SD: To me a drop of watercolor contains an enormous amount of visual information. It has so much saturation and transparency; a drop of watercolor is really extremely active and rich and full of information. I keep coming back to this idea of shifting from a microscopic to a macroscopic point of view. There are hundreds of thousands of dots in these pieces. They are as much about what they are as about making. At the same time, as they start to become images, they also have a quality of already being an after-image, and, in a way, a non-image. It’s just the sum of these dots; all these things together.

Each individual drop is like a cell, in a way. They are like microorganisms that fabricate this (I don’t know if that’s the right term) ghost image. They have a quality that I was really interested in reaching as this after-image because it relates to our experience of sight and cognition. There is almost a psychological dimension.

IE: Do you work with anything else that’s like watercolor?

SD: I also work with glass, so for me, watercolor is like glass. I was saying earlier that watercolor has, at the same time, a very peculiar saturation and a very particular transparency. For color to have both transparency and saturation is pretty unique—and in that sense, watercolor is quite close to glass, even stained glass.

There’s a story that always fascinated me about a Cathedral that was destroyed in England—I believe it was maybe in the 16th or 17th century in Winchester. They took all the pieces of glass and redid all the panels of stained glass after Oliver Cromwell destroyed them, but they remade them completely abstract because everything had been destroyed: giant, absolutely gorgeous, luminous, abstract stained glass in the 17th century.

There was a whole religious debate about how to use color and what is color and where does it come from. In this context, I find that story super interesting: the solution to a catastrophe is an image which is not. But to still be able to benefit from making color expressive and functional as an architectural feature in the context of these churches.

To answer your question more precisely, I think that sometimes with watercolor you feel that light comes from within, and that is basically what stained glass is about. It comes to life when the light comes from within.

IE: Do you do crosswords?

SD: No—I never, ever was able to find a solution to any word or question.

Besides the “Crosswords,” there are also the works on paper where I mark the intersection of the grid with a glass head pin—and that for these works it’s also something textual that’s replaced by a language of color. They both use a different source material and have a different sense of time, in the way that you experience them, sort of how for some languages the intersection of lines in a grid is the active point. The crossword puzzles were painted within the lines that define the boxes, which is sort of the Western way of relating to the grid, so to speak. Maybe like the difference between the game of chess or the game of Go. Both are embodiments of very different kinds of relationships to such a pictorial thing as a grid.

IE: Is there anything that guides your choice of color from one piece to the next? How are you thinking about it in relation to the “Crossword” series?
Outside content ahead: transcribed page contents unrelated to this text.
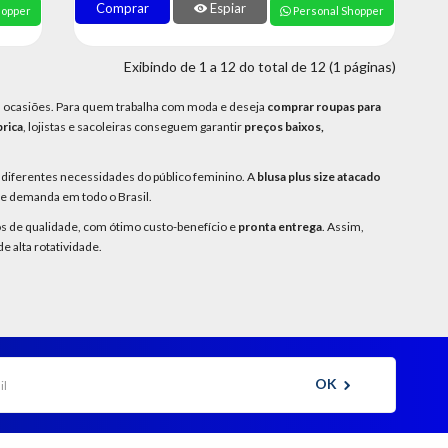
Comprar
Espiar
hopper
Personal Shopper
Exibindo de 1 a 12 do total de 12 (1 páginas)
 as ocasiões. Para quem trabalha com moda e deseja
comprar roupas para
brica
, lojistas e sacoleiras conseguem garantir
preços baixos,
diferentes necessidades do público feminino. A
blusa plus size atacado
de demanda em todo o Brasil.
s de qualidade, com ótimo custo-benefício e
pronta entrega
. Assim,
 alta rotatividade.
OK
SD: In layering, there’s a lot of color that gets absorbed, and then at one point about halfway through, say, or at some point, there’s one color that I sort of take forward. That one is going to give the main sense of light and volume and direction. There are cultures that you find throughout the world, for example the Navajo in the United States, that use color to define space. They use color instead of cardinal directions, so instead of describing North, South, East, West—it’s represented by blue or yellow or black or white, and the idea that geographic space was defined by color was really really inspiring to me as I made these works. In general, this idea that color functions as a visual language, as a code. It’s kind of like applying the code to the space. In this case it’s the space that’s defined by the geometry of these crossword puzzles. The way these pieces were constructed was with this idea that color was giving direction—usually it’s light that gives direction in a painting—but this idea that color could be a direction applied from a purely pictorial point was as a very interesting idea.